A morte dantes era tecida por aranhas de crepes,
necessidade de haver corvos e flores,
solidão exportada para criptas de trevas.

Claro, os tiranos também morrem como nós,
na mesma cera estendida à espera de haver asas
e liberdade nos abismos.

Mas parecem diferentes quando passam como hoje
em cortejos de longos véus de vento e luto
onde só faltam tochas humanas nos passeios para aquecerem a pompa.

Também às vezes acendem os candeeiros nas ruas
para ofuscarem o sol com tules negros
do tamanho de haver sempre noite no planeta.

Nestas ocasiões, os jornais vestem-se de noite
põem as primeiras páginas ao serviço das caveiras,
batem adjectivos nos tambores do papel.

E então principia a raiz solene
da estátua oficial necessária
por subscrição dos Bancos que arrecadam nos cofres montes de mãos suadas.

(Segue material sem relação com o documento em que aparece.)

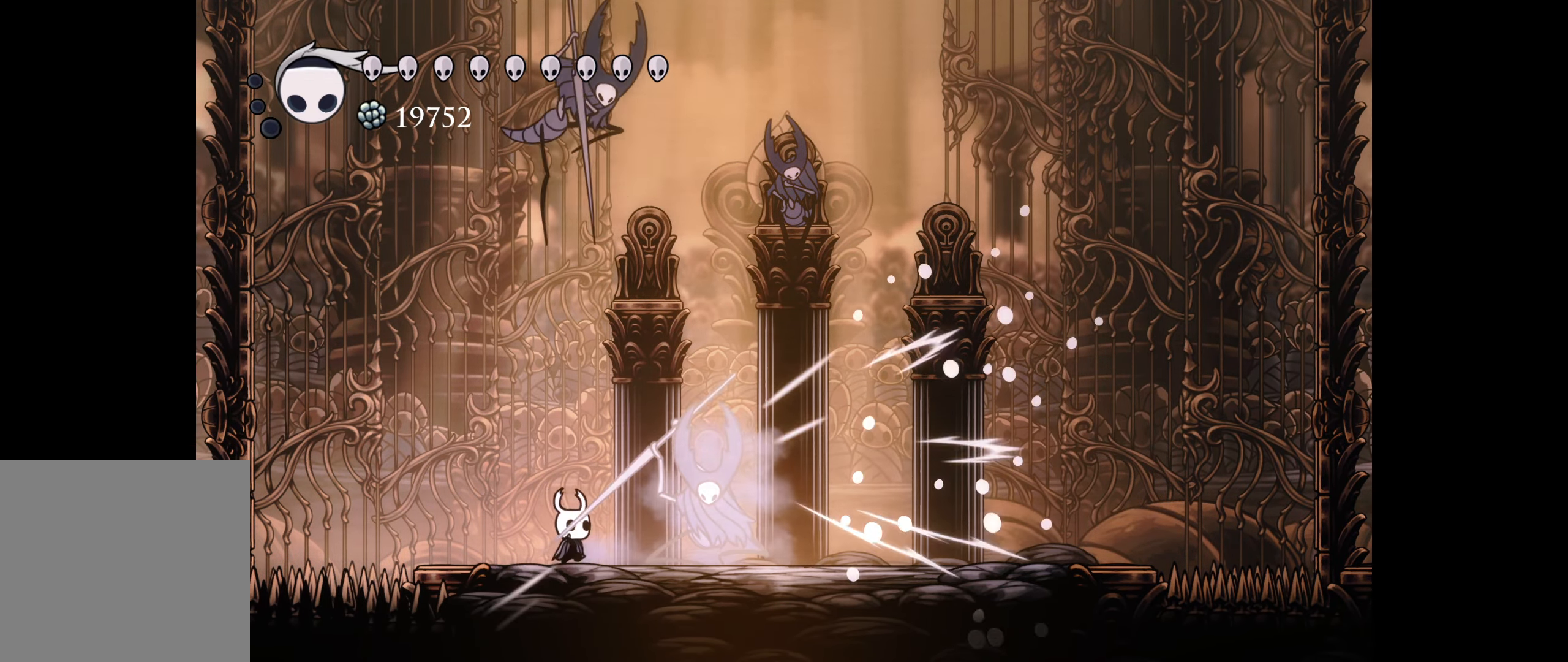
{"buttons": ["B", "DPAD_DOWN", "DPAD_RIGHT"], "right_stick": "center", "events": [[17, "DPAD_LEFT", "down"], [200, "B", "down"], [384, "DPAD_DOWN", "down"], [417, "DPAD_LEFT", "up"], [467, "DPAD_RIGHT", "down"]]}
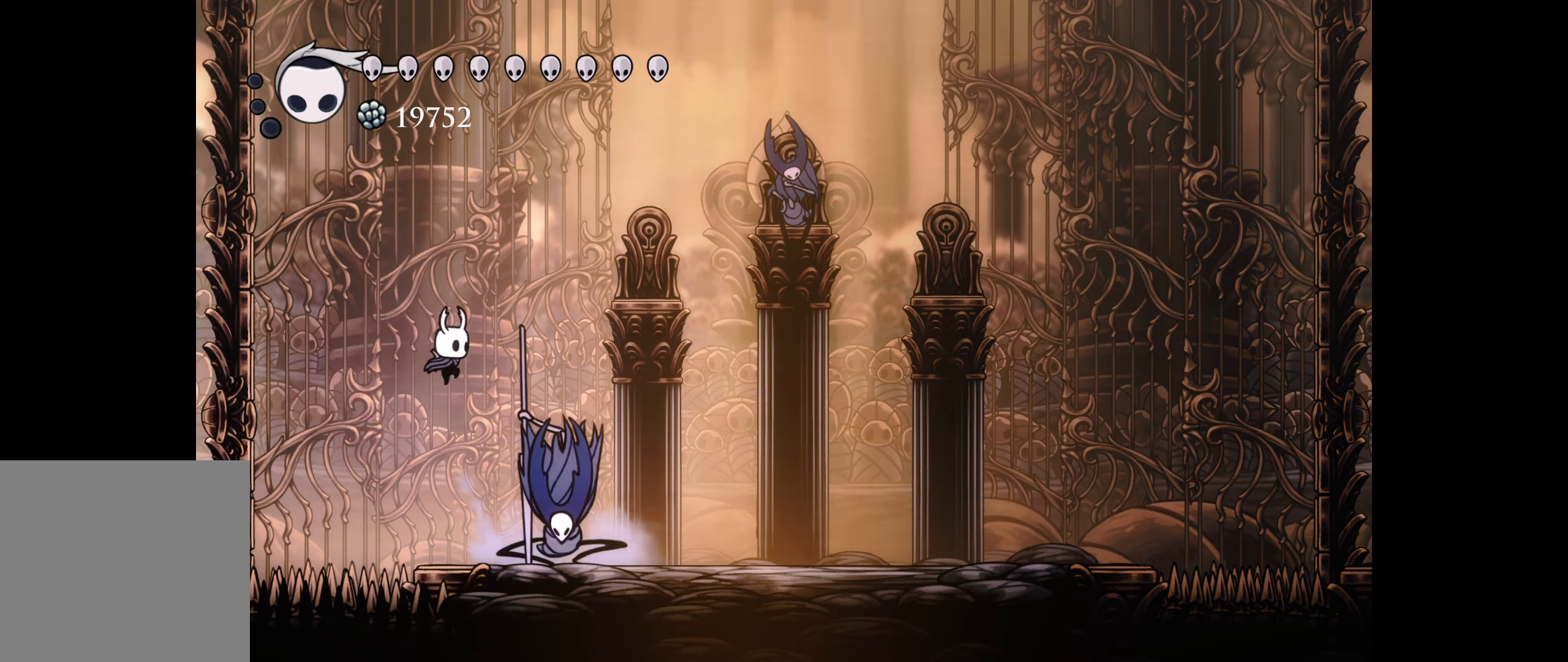
{"buttons": ["DPAD_DOWN"], "right_stick": "center", "events": [[34, "B", "up"], [167, "X", "down"], [234, "DPAD_RIGHT", "up"], [267, "X", "up"]]}
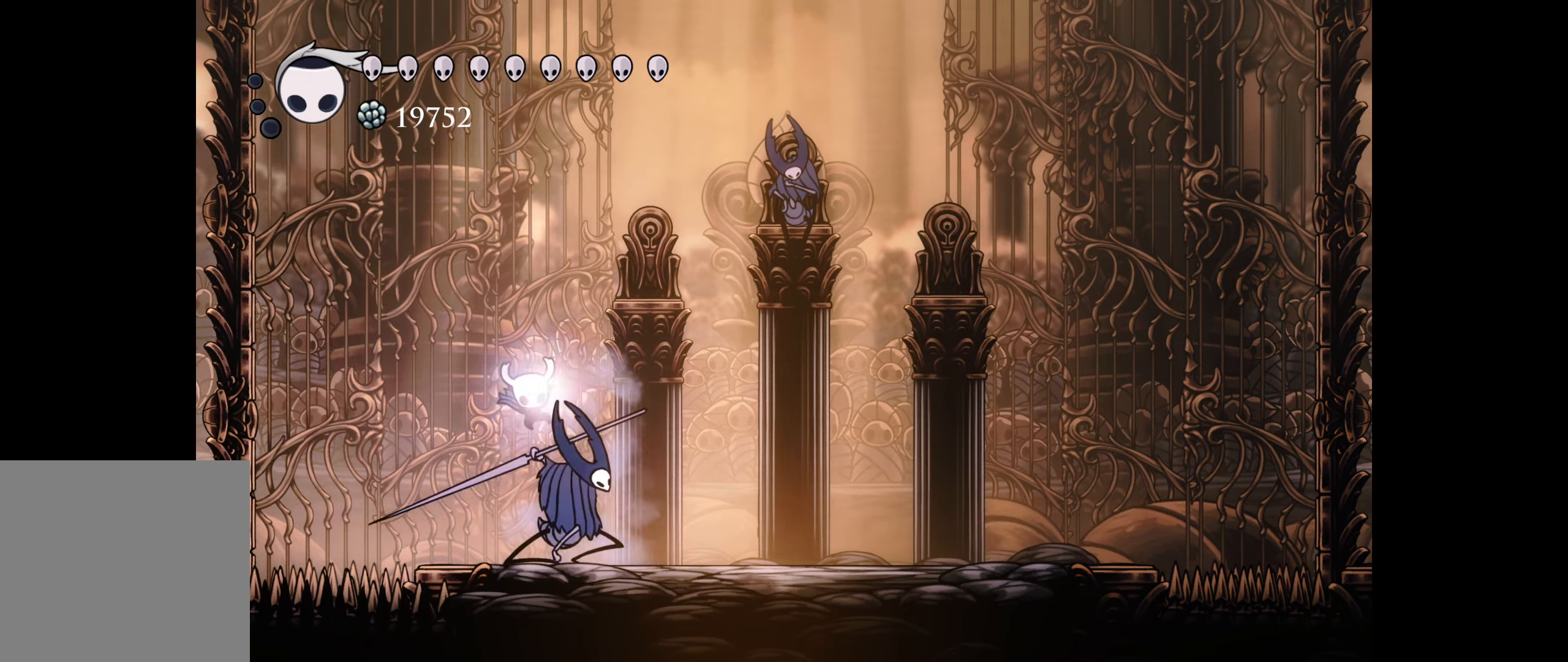
{"buttons": [], "right_stick": "center", "events": [[17, "DPAD_DOWN", "up"]]}
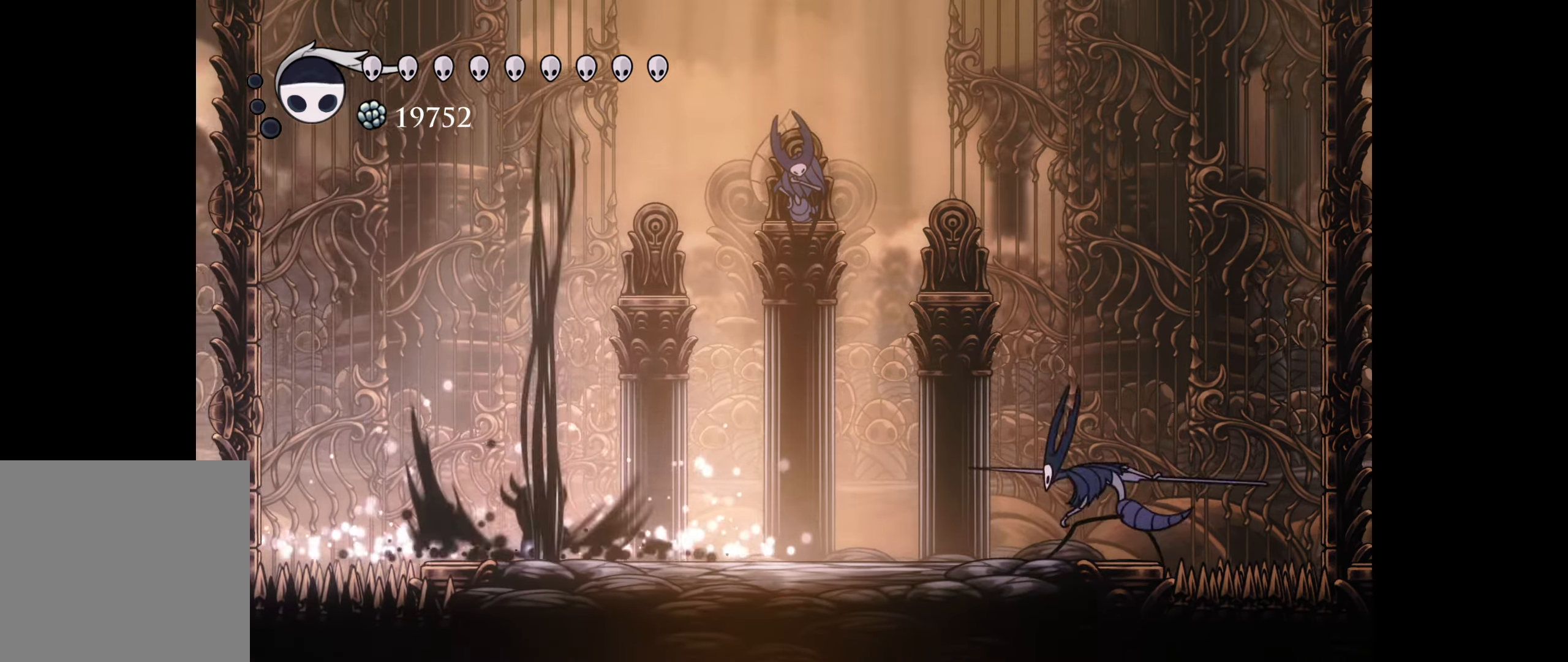
{"buttons": ["B"], "right_stick": "center", "events": [[333, "B", "down"]]}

Depois emitem-se selos para concluir o equilíbrio das pedras
com argamassa de suor alugado
para o morto de bronze, lá em cima, fingir de cristal.

Mas que é isto? De súbito a marcha fúnebre da Heróica volta-se do avesso
com ouro nos trombones em festa
brilhantes de tão esfregados pela pomada Ódio.

E o povo não chora... Que se passa? Guardaram as lágrimas para os filhos presos?
Depressa! Tragam baldes de água podre para encher os olhos desta gente.
E tirem as crianças dos ombros dos pais, para não avistarem o futuro.

Proíbam esta alegria lúgubre de quando a vida parecia só do outro lado
e os homens em redor das aras das clareiras
devoravam a carne dos cavalos de crinas incendiadas

abatidos por Sacerdotes com cutelos de lâminas de sangue
que lhes decepavam as patas para os convivas rituais
beberam a magia vermelha dos Quatro Jorros.

Nesse tempo, morrer não era apenas o peso horizontal do pesadelo,
mas voo, continuação da vida no vinho das ânforas fúnebres
quando os corações mastigados sabiam ao centro do mundo.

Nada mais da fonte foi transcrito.